For my venting i have an oscilating fan above my canopy, i have 2 window fans blowing fresh air in the room its in. And i have a exhuast fan above my light ducted out another window.  As for getting sun it happens to be in a room where it recieves direct and indirect sunlight all day. The place it sits when the suns not out i have painted white for some reflectivity for now. Like i said earlier everything is somewhat temporary for a couple weeks till i can upgrade    Ill make sure to keep updating and using everyones input as needed.  TY


----------



## bigworm420 (Nov 27, 2012)

Heres an update   I started into week one of flowering.

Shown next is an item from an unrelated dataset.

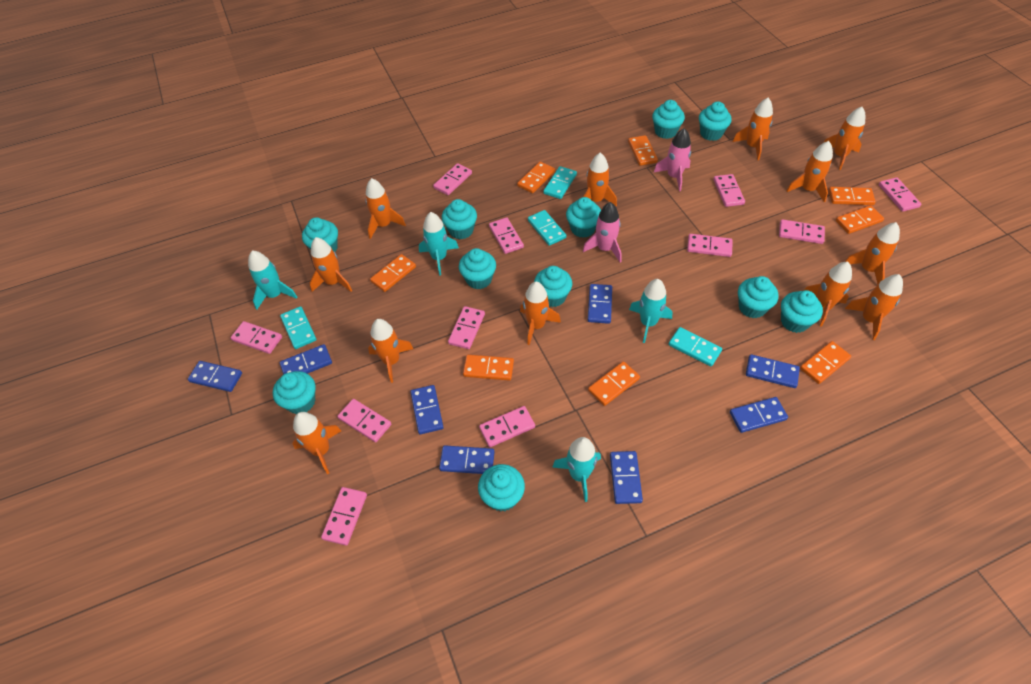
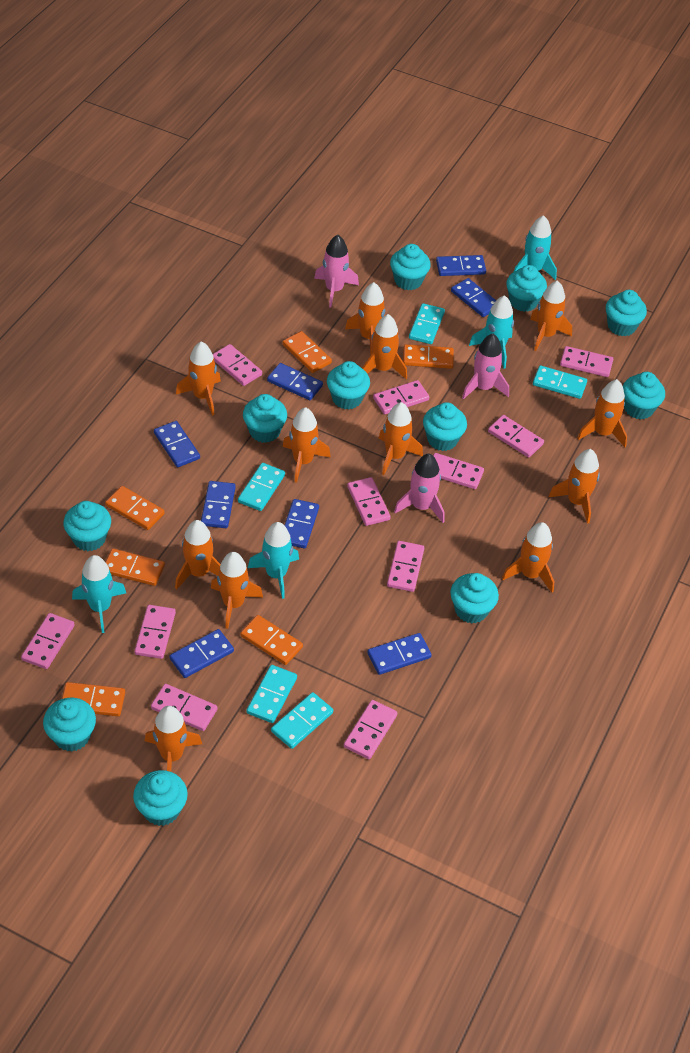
orange domino: 8 -> 6
pink rocket: 2 -> 3
turquoise domino: 4 -> 5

Its about 17 inches tall and probably 24 wide.  Looking good. If you have any pointers pls feel free to comment


----------



## ShOrTbUs (Nov 27, 2012)

looking good


----------



## Hushpuppy (Nov 27, 2012)

Oh yeah, she looks real good  just keep doing what yer doing 

1 piece of advise: if you don't already have a fan blowing directly on her then put one on her, and make her dance. Having a good breeze making the plant sway pretty good will strengthen the branches to help hold the weight of the buds.


----------



## mmmdave (Nov 28, 2012)

looking sexy


----------



## bigworm420 (Jan 5, 2013)

sorry about not updating recently..... ill post some pics in the morning, but things are going really smooth.


----------